Draft advice for AI-related patent applications
Both the Alice test and the technical character test request substantive correlation between the abstract conceptual elements and technical elements of a claim. Cued from this, for the draft of AI-related patent applications, the general advice for the drafter is to include more language in the specifications to show how the claimed invention is an improvement over the prior art, in addition to clearly describe the interaction of elements. This explanation of the improvement or technical effect will be very helpful for evaluating a claimed subject matter to be patentable.
As the wide application of AI technology in various industrial fields, inventions of AI industrial applications may be of much bigger number than that of AI functional applications and AI algorithms. For many AI industrial applications, the drafter may try to describe the AI part as a block box in some claims if possible in order to improve the detectability of claim features. Moreover, additional features related to the process or structure in the block box will contribute to the patentability.

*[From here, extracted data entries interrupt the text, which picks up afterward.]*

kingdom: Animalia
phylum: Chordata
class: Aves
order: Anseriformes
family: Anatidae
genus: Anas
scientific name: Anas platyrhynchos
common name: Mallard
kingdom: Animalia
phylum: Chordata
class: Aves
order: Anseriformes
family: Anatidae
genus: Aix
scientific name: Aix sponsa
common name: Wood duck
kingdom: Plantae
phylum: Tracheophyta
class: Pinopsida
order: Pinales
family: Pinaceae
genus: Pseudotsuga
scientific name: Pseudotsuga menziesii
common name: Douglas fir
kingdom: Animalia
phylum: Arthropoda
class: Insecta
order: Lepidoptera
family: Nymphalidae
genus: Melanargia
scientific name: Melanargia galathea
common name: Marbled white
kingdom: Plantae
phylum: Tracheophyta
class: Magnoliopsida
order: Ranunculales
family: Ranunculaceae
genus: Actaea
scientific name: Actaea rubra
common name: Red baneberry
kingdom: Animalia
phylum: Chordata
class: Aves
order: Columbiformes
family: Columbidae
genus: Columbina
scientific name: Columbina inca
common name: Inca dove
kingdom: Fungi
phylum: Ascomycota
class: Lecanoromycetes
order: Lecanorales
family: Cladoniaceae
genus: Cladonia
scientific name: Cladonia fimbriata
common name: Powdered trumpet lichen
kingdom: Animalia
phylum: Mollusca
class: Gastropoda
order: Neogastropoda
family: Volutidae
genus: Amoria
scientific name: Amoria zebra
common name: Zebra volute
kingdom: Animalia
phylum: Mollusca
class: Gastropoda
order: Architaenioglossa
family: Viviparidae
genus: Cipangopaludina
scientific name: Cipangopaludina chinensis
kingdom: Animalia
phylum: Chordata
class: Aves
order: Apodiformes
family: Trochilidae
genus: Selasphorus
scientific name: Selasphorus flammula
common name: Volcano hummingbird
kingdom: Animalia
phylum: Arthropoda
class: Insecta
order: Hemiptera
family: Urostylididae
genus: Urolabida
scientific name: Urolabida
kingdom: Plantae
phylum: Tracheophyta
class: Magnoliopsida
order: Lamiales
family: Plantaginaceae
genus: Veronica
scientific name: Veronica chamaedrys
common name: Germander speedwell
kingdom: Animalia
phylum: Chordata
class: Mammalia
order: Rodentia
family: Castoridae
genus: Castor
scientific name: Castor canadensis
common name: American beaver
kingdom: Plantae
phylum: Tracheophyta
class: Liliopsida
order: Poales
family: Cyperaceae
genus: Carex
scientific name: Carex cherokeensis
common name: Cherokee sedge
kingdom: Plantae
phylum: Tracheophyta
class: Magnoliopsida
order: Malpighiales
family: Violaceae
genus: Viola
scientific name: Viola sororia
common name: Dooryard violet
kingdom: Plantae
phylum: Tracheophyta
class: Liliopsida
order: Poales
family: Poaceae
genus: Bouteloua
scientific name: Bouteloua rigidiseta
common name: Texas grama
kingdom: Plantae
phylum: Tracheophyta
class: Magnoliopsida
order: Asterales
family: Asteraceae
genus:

For AI functional applications such as augmented reality, computer vision and so on, invention in this aspect usually comes from improvement or adjustment of related AI algorithms, such as the procedure of machine learning, the structure of neural network. The patentability of such subject matter would not be a problem generally. However, the author has been puzzled how to effectively protect such a subject matter, because the detectability of claim features seems to be difficult when we describe for example the learning process or neural network structure in a claim.
For AI algorithms, as discussed, the patentability of AI algorithms which are independent of a specific application may be a problem in some jurisdictions. However, we believe it is worthwhile to draft some claims related to application-independent AI algorithm, as we may expect AI algorithms to be patentable in the future as national examination guidelines evolve. In addition, to be prudent, it is recommended to describe the AI algorithm in some representative specific applications in the specification, either functional application or industrial application, so as to provide a backup for patentability.